**EXERCISE DETAILS**
Across the whole listing, copy out every line that includes the string "back".

━━━━━━━━━━

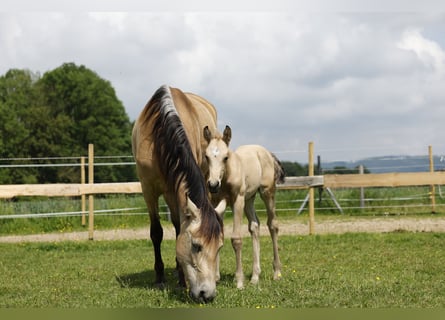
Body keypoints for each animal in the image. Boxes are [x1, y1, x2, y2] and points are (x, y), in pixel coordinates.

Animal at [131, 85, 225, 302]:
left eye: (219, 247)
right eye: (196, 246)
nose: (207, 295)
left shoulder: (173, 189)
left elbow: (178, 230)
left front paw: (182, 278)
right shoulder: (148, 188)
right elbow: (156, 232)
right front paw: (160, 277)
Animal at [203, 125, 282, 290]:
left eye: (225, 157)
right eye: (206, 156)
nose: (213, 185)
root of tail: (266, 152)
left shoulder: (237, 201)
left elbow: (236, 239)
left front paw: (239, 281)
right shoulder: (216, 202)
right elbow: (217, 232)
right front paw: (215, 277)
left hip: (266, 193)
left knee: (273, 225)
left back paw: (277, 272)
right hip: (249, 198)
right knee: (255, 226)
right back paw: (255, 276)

━━━━━━━━━━

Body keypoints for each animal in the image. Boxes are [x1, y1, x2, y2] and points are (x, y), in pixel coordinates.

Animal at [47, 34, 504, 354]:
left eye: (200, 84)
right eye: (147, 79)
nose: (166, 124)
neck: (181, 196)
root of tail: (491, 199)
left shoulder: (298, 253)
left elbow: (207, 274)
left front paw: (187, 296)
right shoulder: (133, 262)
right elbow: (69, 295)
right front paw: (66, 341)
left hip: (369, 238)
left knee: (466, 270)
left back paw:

━━━━━━━━━━

**ANSWER SPACE**
left back paw: (277, 272)
right back paw: (255, 276)
left back paw:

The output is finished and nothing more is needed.